─── TEXTO PARA ANALIZAR

La última ocasión en la que el Real Madrid había comenzado la
competición continental con victoria fue en septiembre de 2003, cuando
derrotó al Olympique de Marsella por 4-2 en el Santiago Bernabeu.
Los últimos tres años el Madrid arrancó con derrotas fuera de casa. La
temporada pasada cayó ante el Olympique de Lyon, que le ganó por 2-0,
un año después de haberle derrotado, también en el primer partido de la
'Champions', por 3-0.
En 2004, también por 3-0, los 'merengues' perdieron el primer partido
de la Liga de Campeones en Alemania, ante el Bayer Leverkusen.
El partido
Raúl González y Ruud Van Nistelrooy, la pareja goleadora más letal de
Europa con 57 y 54 tantos, condujeron al Real Madrid a un estreno con
triunfo en el día que cumplió 300 encuentros en Copa de Europa, ante un
Werder Bremen fiel a su estilo, que acabó pagando cara su ambición.
El engranaje español no conectaba y el Real Madrid se perdía en balones
largos. El coraje de Raúl y la movilidad de Higuaín lo despertaron de
su letargo. Sólo un disparo lejano y blando de Sneijder había servido
como carta de presentación a la portería de Tim Wiese, que quedó
perplejo ante la efectividad rival cuando Raúl hizo gol en la primera
acción de mérito.
Un pase medido de Van Nistelrooy lo respondió el capitán con un
testarazo a la red, que engrandece su figura en Europa como máximo
goleador de Liga de Campeones con 57 tantos.
Poco duró la alegría del gol. Un minuto después Thomas Schaff encontró
el premio de su apuesta, con el empate de Sanogo. Apostó por el
marfileño en la delantera, junto a la velocidad del sueco Rosenberg, en
detrimento de Almeida, para buscar las cosquillas a Metzelder. En el
gol, le robaron la cartera por anticipación y Casillas reaccionó tarde.
El empate desató los mejores momentos de juego del Real Madrid.
Debutaba Marcelo en la banda izquierda. Llegó con el cartel de heredero
de Roberto Carlos antes de pasar al olvido por su falta de aclimatación
al fútbol español. Ayer aportó descaro y desborde en un buen estreno.
Sus incorporaciones comenzaron a descolocar el orden defensivo germano.
Higuaín decidió abandonar la cal de la banda derecha para brillar en la
zona del medio punta y en diez minutos se agolparon todas las ocasiones
que faltaron en el inicio. Van Nistelrooy, lento en dos intentos, uno
tras un pase de los que sólo inventa Guti, y otra Higuaín, perdonaron.

──────
─── EXTRACTOS DE DATOS

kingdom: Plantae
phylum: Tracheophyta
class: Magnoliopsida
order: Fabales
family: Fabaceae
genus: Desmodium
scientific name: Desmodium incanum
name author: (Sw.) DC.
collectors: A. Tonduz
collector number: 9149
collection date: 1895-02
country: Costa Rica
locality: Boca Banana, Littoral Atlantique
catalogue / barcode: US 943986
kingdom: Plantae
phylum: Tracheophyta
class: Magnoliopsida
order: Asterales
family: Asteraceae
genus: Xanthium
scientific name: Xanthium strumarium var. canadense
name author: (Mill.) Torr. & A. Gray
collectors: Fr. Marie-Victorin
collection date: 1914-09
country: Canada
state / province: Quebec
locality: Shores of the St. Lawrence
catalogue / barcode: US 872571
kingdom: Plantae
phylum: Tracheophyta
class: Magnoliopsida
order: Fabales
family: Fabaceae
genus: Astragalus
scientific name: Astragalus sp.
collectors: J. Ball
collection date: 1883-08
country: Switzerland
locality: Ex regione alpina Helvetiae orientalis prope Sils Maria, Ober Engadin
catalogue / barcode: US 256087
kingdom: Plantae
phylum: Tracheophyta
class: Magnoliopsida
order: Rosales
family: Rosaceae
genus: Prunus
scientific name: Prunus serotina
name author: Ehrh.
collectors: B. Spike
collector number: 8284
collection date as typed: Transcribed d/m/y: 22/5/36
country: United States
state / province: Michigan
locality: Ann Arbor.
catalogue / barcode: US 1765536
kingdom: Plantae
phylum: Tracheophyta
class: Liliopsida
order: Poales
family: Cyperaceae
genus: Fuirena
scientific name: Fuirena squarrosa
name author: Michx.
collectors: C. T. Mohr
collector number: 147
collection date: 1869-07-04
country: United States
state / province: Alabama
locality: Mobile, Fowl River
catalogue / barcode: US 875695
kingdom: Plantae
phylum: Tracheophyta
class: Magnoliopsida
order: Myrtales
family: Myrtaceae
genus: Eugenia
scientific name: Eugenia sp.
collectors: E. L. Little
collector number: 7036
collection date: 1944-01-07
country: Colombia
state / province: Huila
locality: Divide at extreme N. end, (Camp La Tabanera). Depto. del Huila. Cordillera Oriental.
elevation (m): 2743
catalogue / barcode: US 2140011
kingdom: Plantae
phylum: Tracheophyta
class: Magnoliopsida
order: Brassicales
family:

──────

■ TAREAS DEL EJERCICIO:
1. Resume el párrafo de la crónica del partido que empieza con «Poco duró la alegría del gol» sin perder sus datos principales.
2. Transcribe sin cambios el fragmento de la crónica del partido que comienza con "La última ocasión" y llega hasta "el Santiago Bernabeu.".
Las líneas son un material aparte, sin relación con la crónica del partido.

■ RESPUESTAS NUMERADAS:
1. Un minuto después del gol llegó el empate de Sanogo. Con él se premió la apuesta de Thomas Schaff, que puso al marfileño en la delantera con el veloz sueco Rosenberg, en lugar de Almeida, para inquietar a Metzelder. En la jugada del gol hubo una anticipación y Casillas reaccionó tarde.

2.
La última ocasión en la que el Real Madrid había comenzado la
competición continental con victoria fue en septiembre de 2003, cuando
derrotó al Olympique de Marsella por 4-2 en el Santiago Bernabeu.